Background—Previous studies implicated Toll-like receptor signaling as a critical pathogenic pathway in atherosclerosis, but the cell-specific mechanisms by which Toll-like receptors act to control atherosclerotic plaque development remain poorly understood. Methods and Results—To study the cell-specific role of tumor necrosis factor receptor–associated factor 6 (TRAF6) in atherosclerosis, we generated ApoE^−/− mice with endothelial cell– or myeloid cell–specific TRAF6 deficiency using Cre/LoxP-mediated gene targeting. Endothelial TRAF6 deficiency reduced atherosclerosis in female ApoE^−/− mice by inhibiting nuclear factor-κB–dependent proinflammatory gene expression and monocyte adhesion to endothelial cells. In contrast, myeloid cell–specific TRAF6 deficiency caused exacerbated atherosclerosis, with larger plaques containing more necrotic areas in both male and female ApoE^−/− mice.

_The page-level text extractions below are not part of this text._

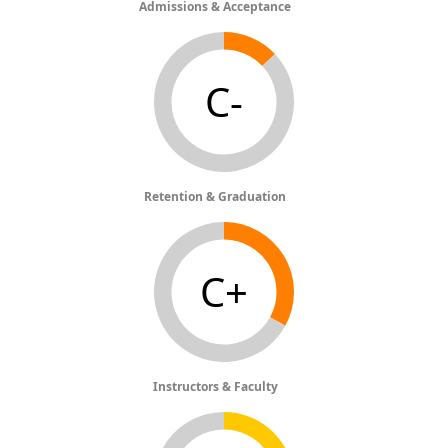
Admissions & Acceptance
C-
Retention & Graduation
C+
Instructors & Faculty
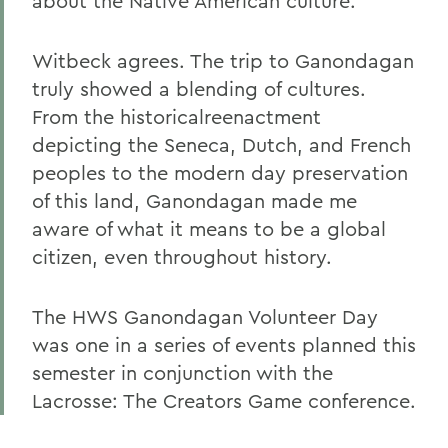
about the Native American culture.
Witbeck agrees. The trip to Ganondagan
truly showed a blending of cultures.
From the historicalreenactment
depicting the Seneca, Dutch, and French
peoples to the modern day preservation
of this land, Ganondagan made me
aware of what it means to be a global
citizen, even throughout history.
The HWS Ganondagan Volunteer Day
was one in a series of events planned this
semester in conjunction with the
Lacrosse: The Creators Game conference.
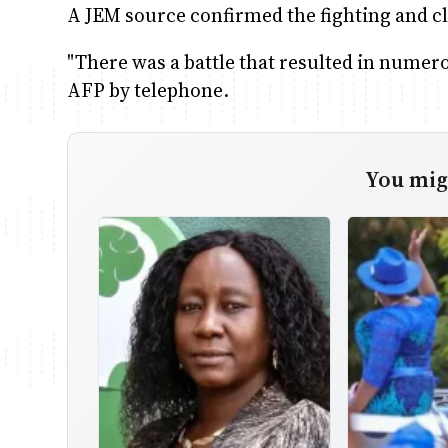
A JEM source confirmed the fighting and cl
"There was a battle that resulted in numer
AFP by telephone.
You migh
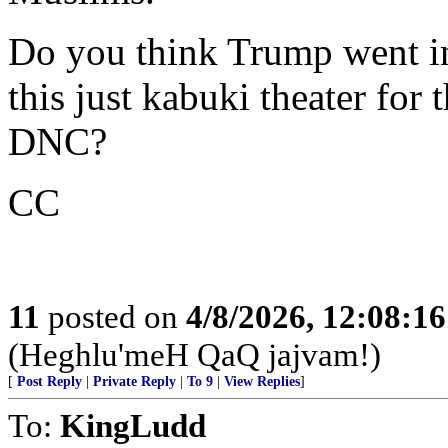
Do you think Trump went in
this just kabuki theater for
DNC?
CC
11
posted on
4/8/2026, 12:08:1
(Heghlu'meH QaQ jajvam!)
[
Post Reply
|
Private Reply
|
To 9
|
View Replies
]
To:
KingLudd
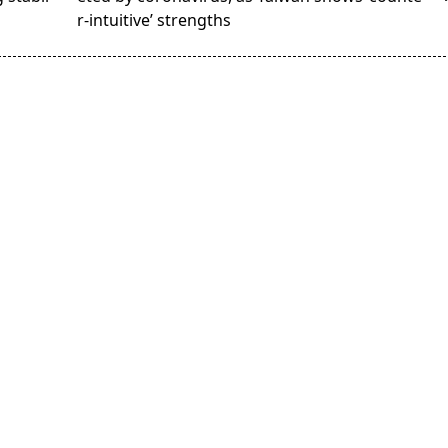
r-intuitive’ strengths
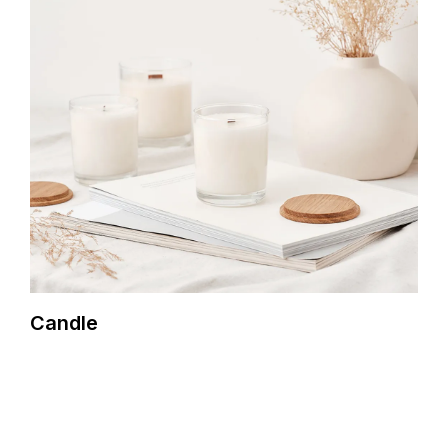
Candle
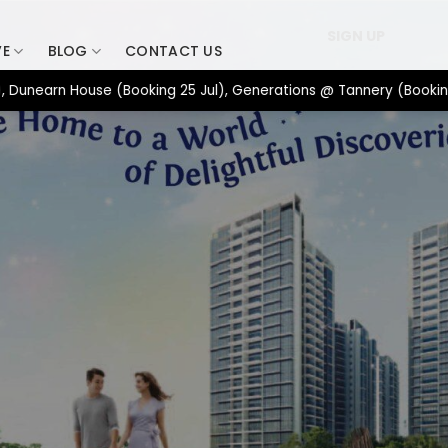
SIGN UP
VE
BLOG
CONTACT US
rn House (Booking 25 Jul), Generations @ Tannery (Booking 17 Ju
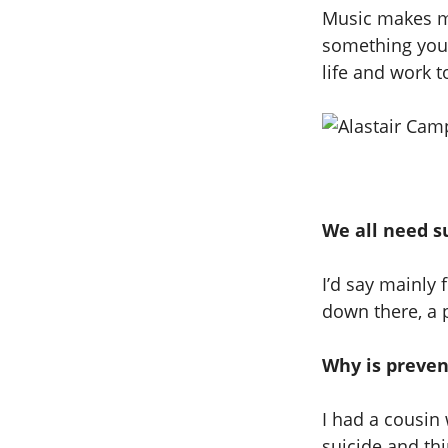
Music makes me
something you k
life and work t
We all need s
I’d say mainly
down there, a p
Why is preven
I had a cousin 
suicide and thin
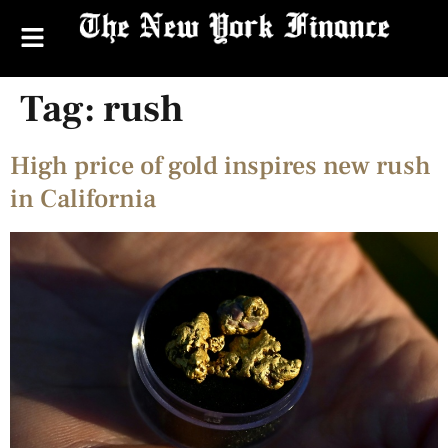
Tag:
rush
High price of gold inspires new rush
in California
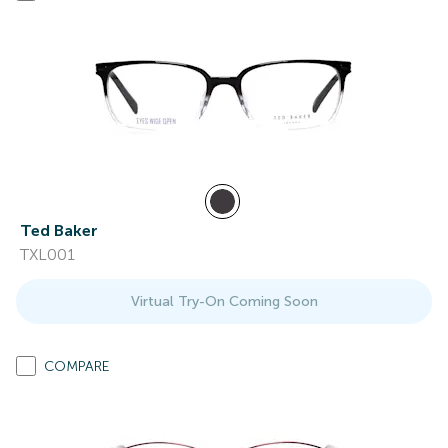
Ted Baker
TXL001
Virtual Try-On Coming Soon
COMPARE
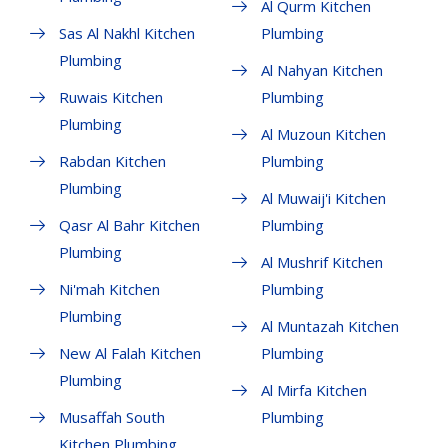
Al Qurm Kitchen
Sas Al Nakhl Kitchen
Plumbing
Plumbing
Al Nahyan Kitchen
Ruwais Kitchen
Plumbing
Plumbing
Al Muzoun Kitchen
Rabdan Kitchen
Plumbing
Plumbing
Al Muwaij'i Kitchen
Qasr Al Bahr Kitchen
Plumbing
Plumbing
Al Mushrif Kitchen
Ni'mah Kitchen
Plumbing
Plumbing
Al Muntazah Kitchen
New Al Falah Kitchen
Plumbing
Plumbing
Al Mirfa Kitchen
Musaffah South
Plumbing
Kitchen Plumbing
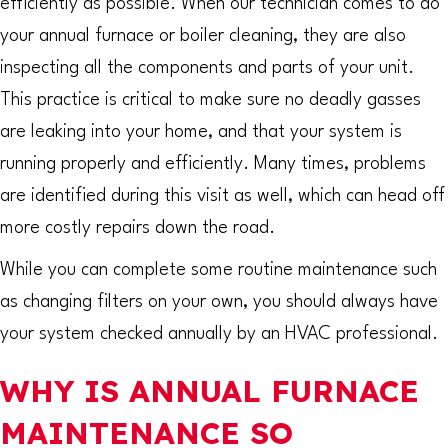
efficiently as possible. When our technician comes to do
your annual furnace or boiler cleaning, they are also
inspecting all the components and parts of your unit.
This practice is critical to make sure no deadly gasses
are leaking into your home, and that your system is
running properly and efficiently. Many times, problems
are identified during this visit as well, which can head off
more costly repairs down the road.
While you can complete some routine maintenance such
as changing filters on your own, you should always have
your system checked annually by an HVAC professional.
WHY IS ANNUAL FURNACE
MAINTENANCE SO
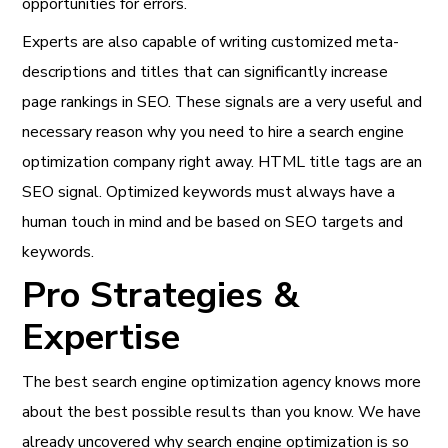
opportunities for errors.
Experts are also capable of writing customized meta-
descriptions and titles that can significantly increase
page rankings in SEO. These signals are a very useful and
necessary reason why you need to hire a search engine
optimization company right away. HTML title tags are an
SEO signal. Optimized keywords must always have a
human touch in mind and be based on SEO targets and
keywords.
Pro Strategies &
Expertise
The best search engine optimization agency knows more
about the best possible results than you know. We have
already uncovered why search engine optimization is so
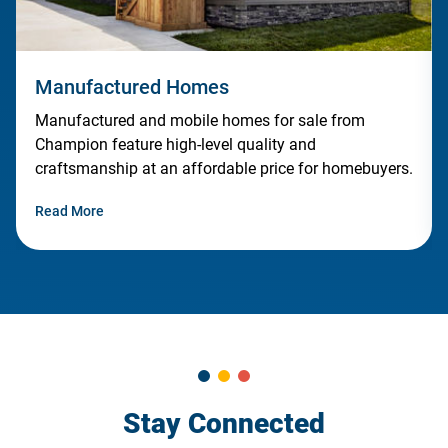
Manufactured Homes
Manufactured and mobile homes for sale from
Champion feature high-level quality and
craftsmanship at an affordable price for homebuyers.
Read More
Stay Connected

TRAF6-deficient macrophages showed impaired expression of the antiinflammatory and atheroprotective cytokine interleukin-10, elevated endoplasmic reticulum stress, increased sensitivity to oxidized low-density lipoprotein–induced apoptosis, and reduced capacity to clear apoptotic cells. Thus, the reduced antiinflammatory properties, coupled with increased sensitivity to apoptosis and impaired efferocytosis capacity of TRAF6-deficient macrophages, result in exacerbated atherosclerosis development in TRAF6^MYKO/ApoE^−/− mice. Conclusion—Toll-like receptor–mediated TRAF6 signaling acts in endothelial cells to promote atherosclerosis but displays atheroprotective, antiinflammatory and prosurvival functions in myeloid cells.